Our laboratory also studies how virulence factors produced by microbes can alter the cellular microenvironment in which microbial antigens are recognized (i. e. microbes are "dynamic antigens"). We are utilizing a mouse model of pulmonary cryptococcosis (a fungal infection) and bacterial pneumonia to study the interplay between cytokines/cells of the immune system and microbial virulence factors. We have also recently begun to generate cytokine-expressing gene therapy vectors to explore how immune responses to infectious agents can be augmented by this immuno-therapeutic approach.
Selected Publications:
Huffnagle GB, McNeil LK, McDonald RA, Murphy JW, Toews GB, Maeda N, Kuziel WA. Cutting Edge: Role of CCR5 in organ-specific and innate immunity to Cryptococcus neoformans. J Immunol 1999, 163: 4642-4646.
Traynor TR, Kuziel WA, Toews GB, Huffnagle GB. CCR2 expression determines T1 vs. T2 polarization during pulmonary Cryptococcus neoformans infection. J Immunol 2000, 164(4):2021-2027.

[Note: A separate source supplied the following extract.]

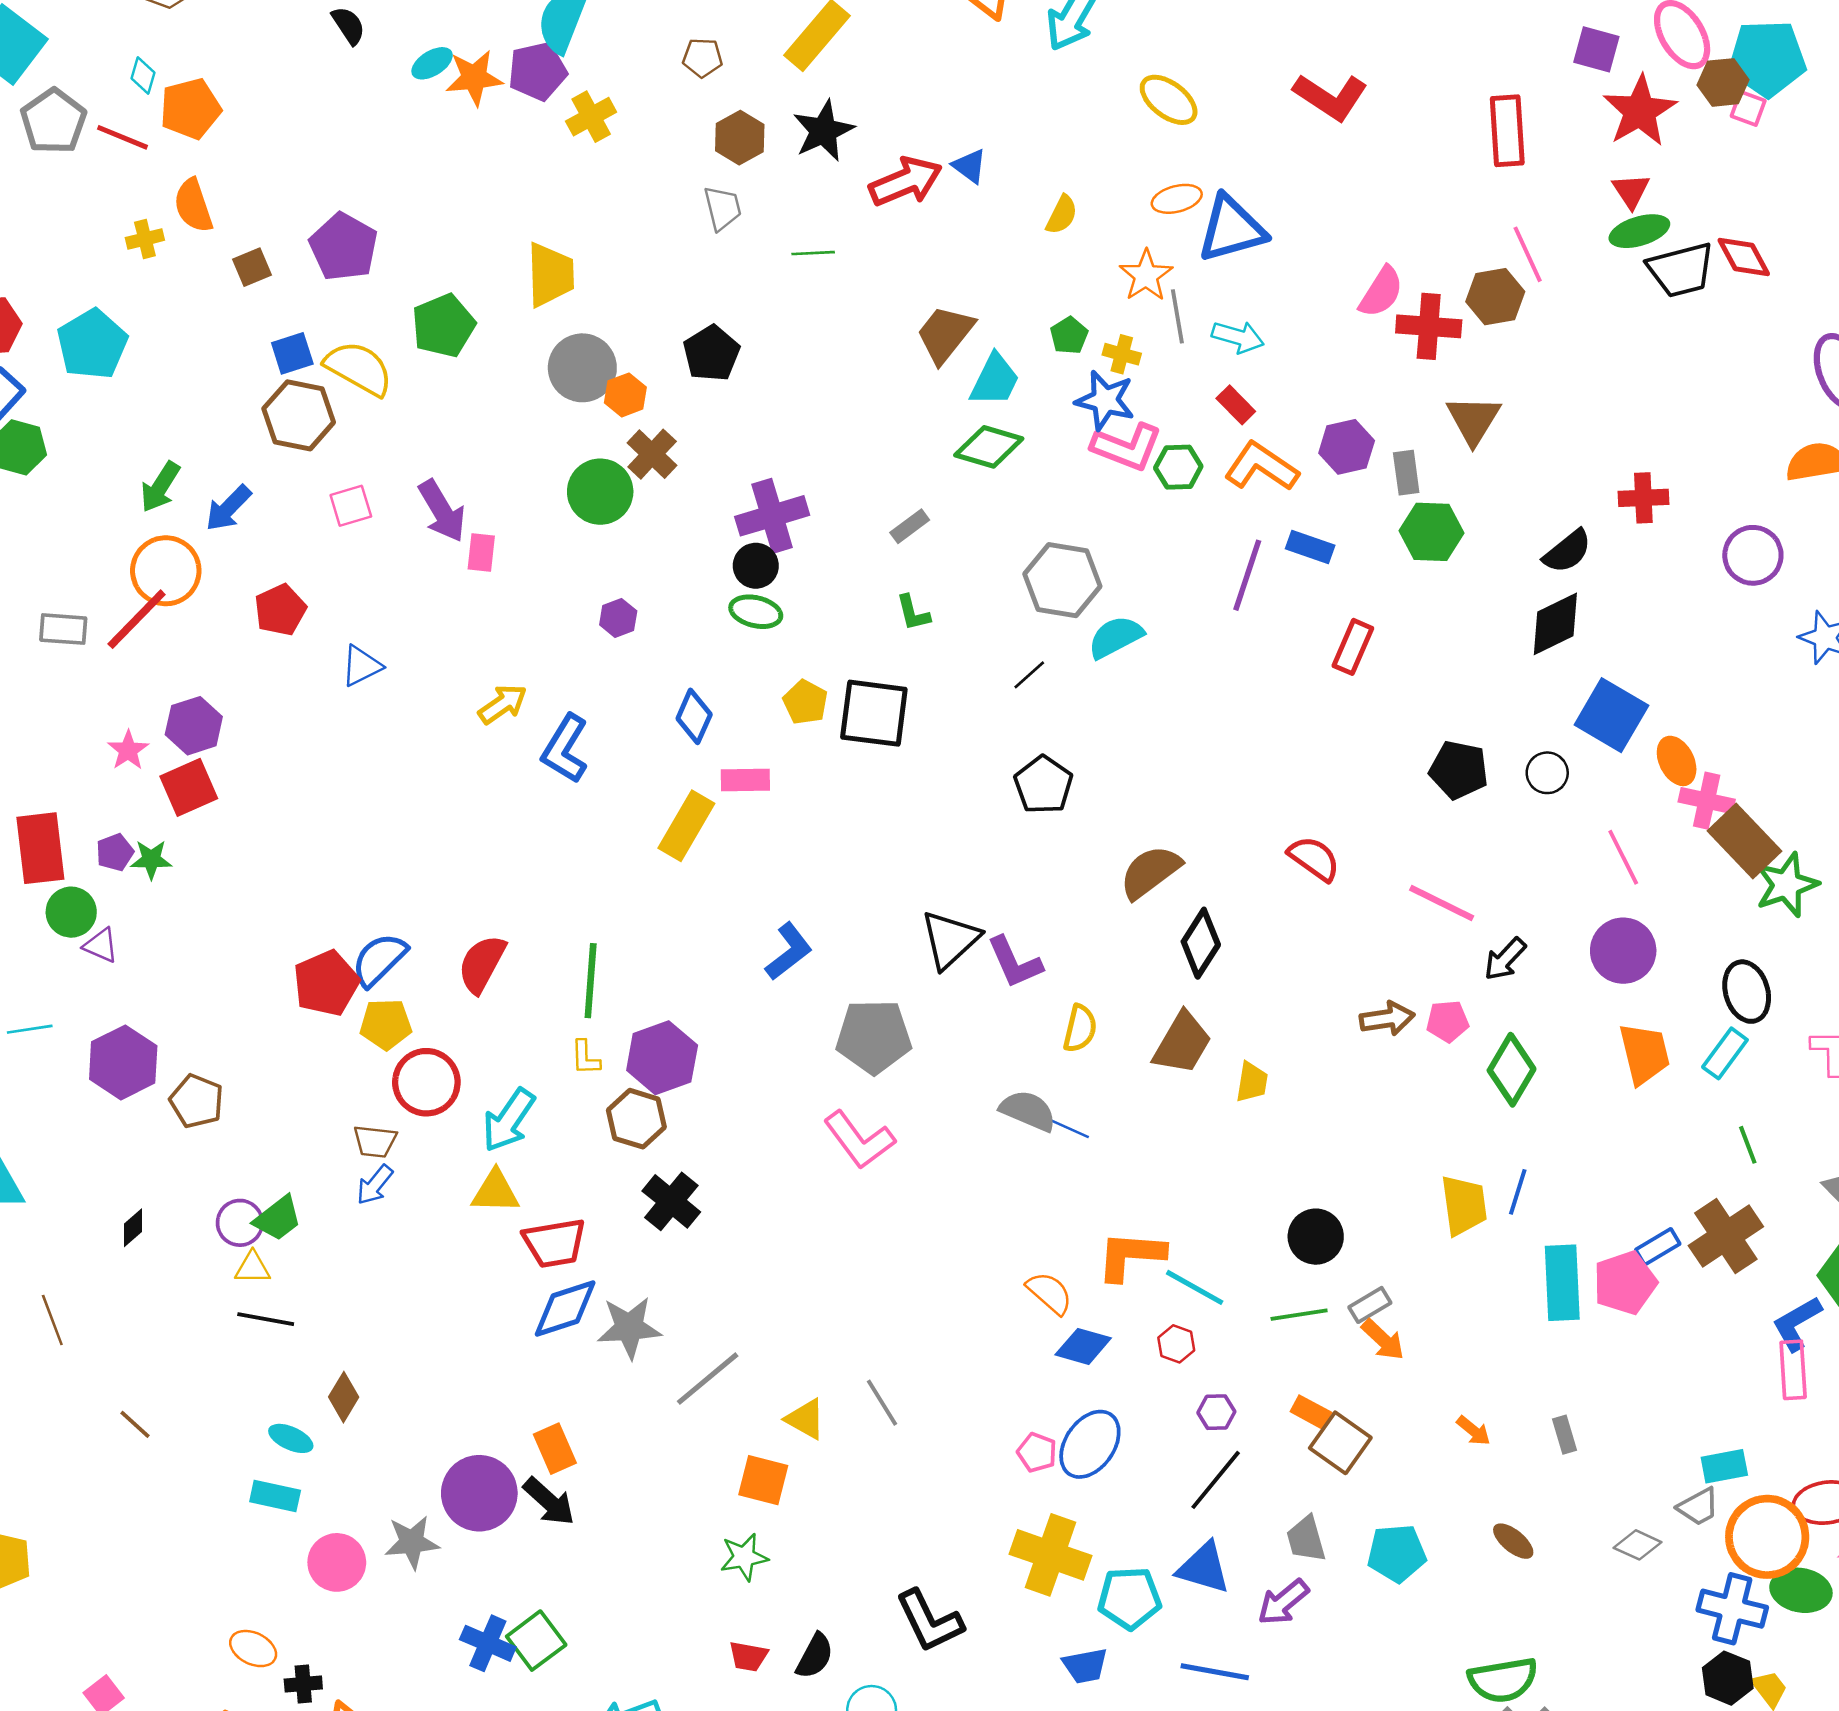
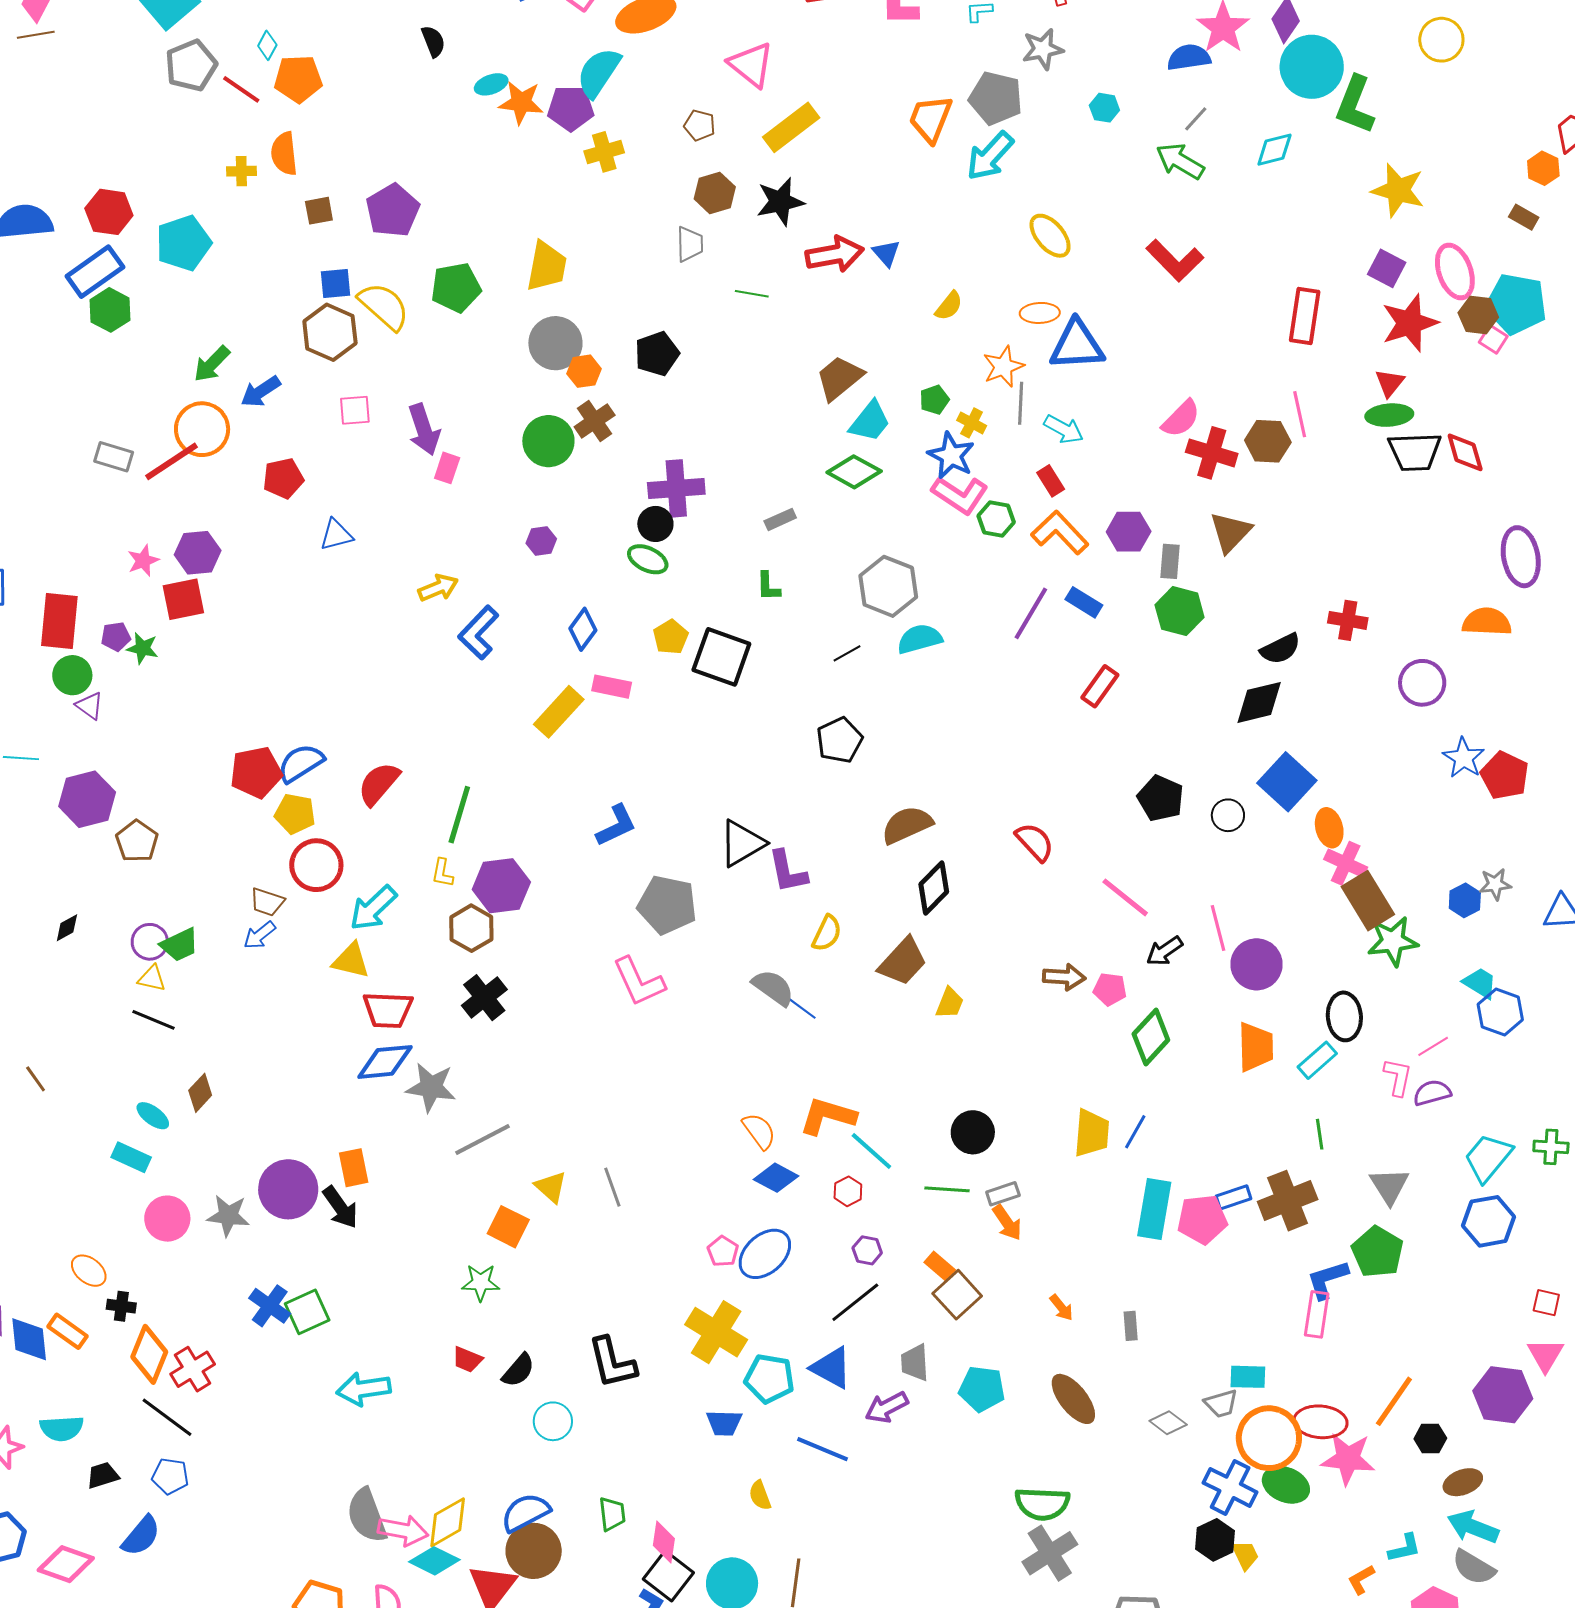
pink line: (1623, 857) -> (1218, 928), moved
brown ellipse: (1513, 1541) -> (1073, 1399), size x1.6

Aliberti J, Reis e Sousa C, Schito M, Hieny S, Wells T, Huffnagle GB, Sher A. CCR5 provides a signal for microbial induced production of IL-12 by CD8a+ dendritic cells. Nature Immunol 2000, 1:83-87.
Olszewski MA, Huffnagle GB, McDonald RA, Lindell DM, Cook DN, Toews GB. The role of MIP-1a/CCL3 in regulation of T cell-mediated immunity to Cryptococcus neoformans infection. J Immunol 2000, 165(11):6429-36.
Noverr MC, Phare SM, Toews GB, Coffey MJ, Huffnagle GB. Production of immunomodulatory prostaglandins by the pathogenic yeast Cryptococcus neoformans and Candida albicans. Infect Immun 2001 (in press).